Океан в конце дороги | страница 43
Мое лицо теперь вышло из-под воды, и я вцепился зубами в галстук у самого узла.
Мы боролись. Я был весь мокрый и не без удовольствия отметил про себя, что он тоже вымок, что голубая рубашка прилипла к его огромному телу.
Он снова навалился на меня, но страх смерти дает нам силы: мои руки и зубы тисками сжимали галстук, и он не мог ослабить эту хватку, не ударив меня.
Отец меня не ударил.
Он выпрямился, со всплеском вытаскивая из ванны меня, промокшего, злого, плачущего и напуганного. Я разжал зубы, но галстук из рук не выпустил.
Он сказал: «Ты испортил мне галстук. Отпусти». Узел на галстуке стал величиной с горошину, подкладка намокла и вывалилась. Он добавил: «Радуйся, что матери нет дома».
Я отпустил, плюхнувшись на мокрый ковер. И немного попятился к унитазу. Он, посмотрев на меня, произнес: «Иди в комнату. Чтобы сегодня вечером я больше тебя не видел».
Я пошел в комнату.
8
Меня била дрожь, я промок насквозь, и мне было холодно, очень холодно. Словно все мое тепло украли. С прилипшей к телу одежды капало. С каждым шагом сандалии смешно хлюпали и через дырку-ромбик на носке плевались водой.
Я скинул с себя все вещи, свалив их мокрой грудой на изразцовом полу у камина, и под ними тут же образовалась лужа. Взяв с каминной полки коробку спичек, я открыл газ и зажег огонь.
(Я смотрел на пруд, и в памяти всплывали невероятные вещи. Почему самым невероятным мне казалось то, что у пятилетней девочки и семилетнего мальчика в комнате был газовый камин?)
Полотенец в комнате не было, и я стоял мокрый, раздумывая, чем бы вытереться. Пришлось взять с кровати тонкое стеганое покрывало и вытереться им, а затем надеть пижаму.

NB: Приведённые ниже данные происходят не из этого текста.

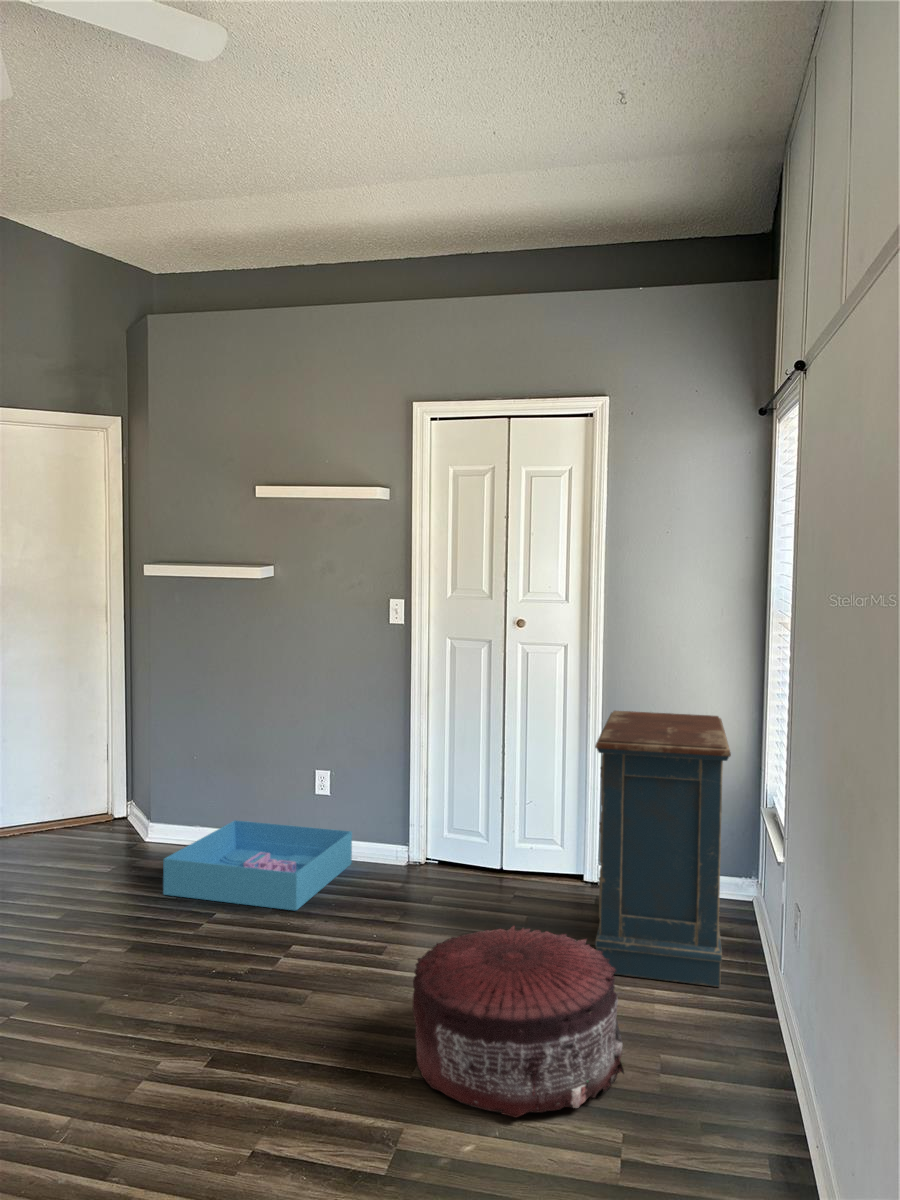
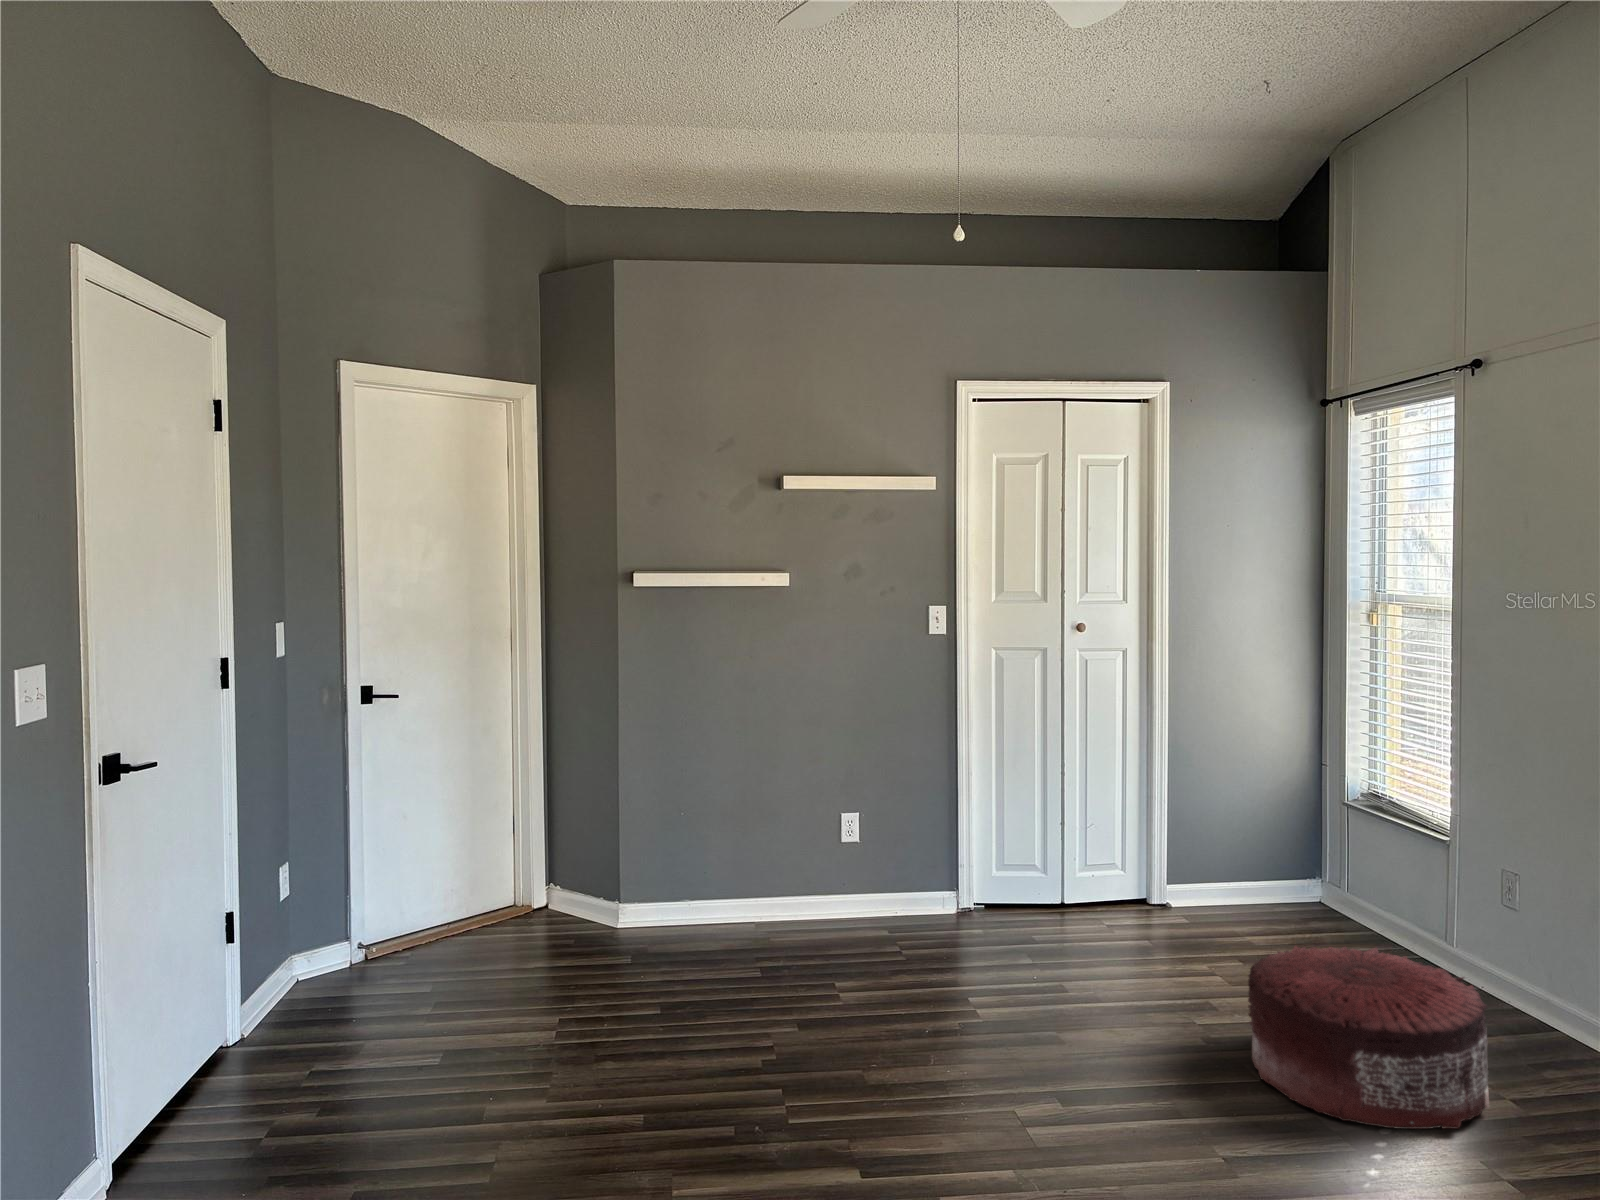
dresser: present [595,711,731,987] -> none [1203,715,1429,988]
storage bin: present [163,820,352,910] -> none [741,882,923,984]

Она была из красного нейлона, блестящая и в полоску, с запекшейся отметиной на левом рукаве — однажды я слишком близко наклонился к камину, и рукав загорелся, хотя каким-то чудом рука осталась нетронутой.
На двери висела моя ночная рубашка, почти ненадеванная, и ее тень расползалась по стене во всю ширь, принимая чудовищные очертания при свете из коридора в ночь незакрытой двери. Я надел ее.
Дверь отворилась, сестра пришла забрать из-под подушки свою сорочку. Она стала дразниться: «Ты вел себя очень плохо, мне даже в одной комнате с тобой быть не разрешают. Я пойду спать к маме и папе в кровать. И папа говорит, мне можно включить телевизор».
У родителей в комнате, в углу, стоял старый телевизор в коричневом деревянном корпусе, его почти не включали. На нем дергалось изображение, смазанные черно-белые кадры прыгали, и, подгоняя друг друга, складывались в медленную вереницу: головы людей исчезали внизу экрана, когда сверху на них неторопливо опускались ноги.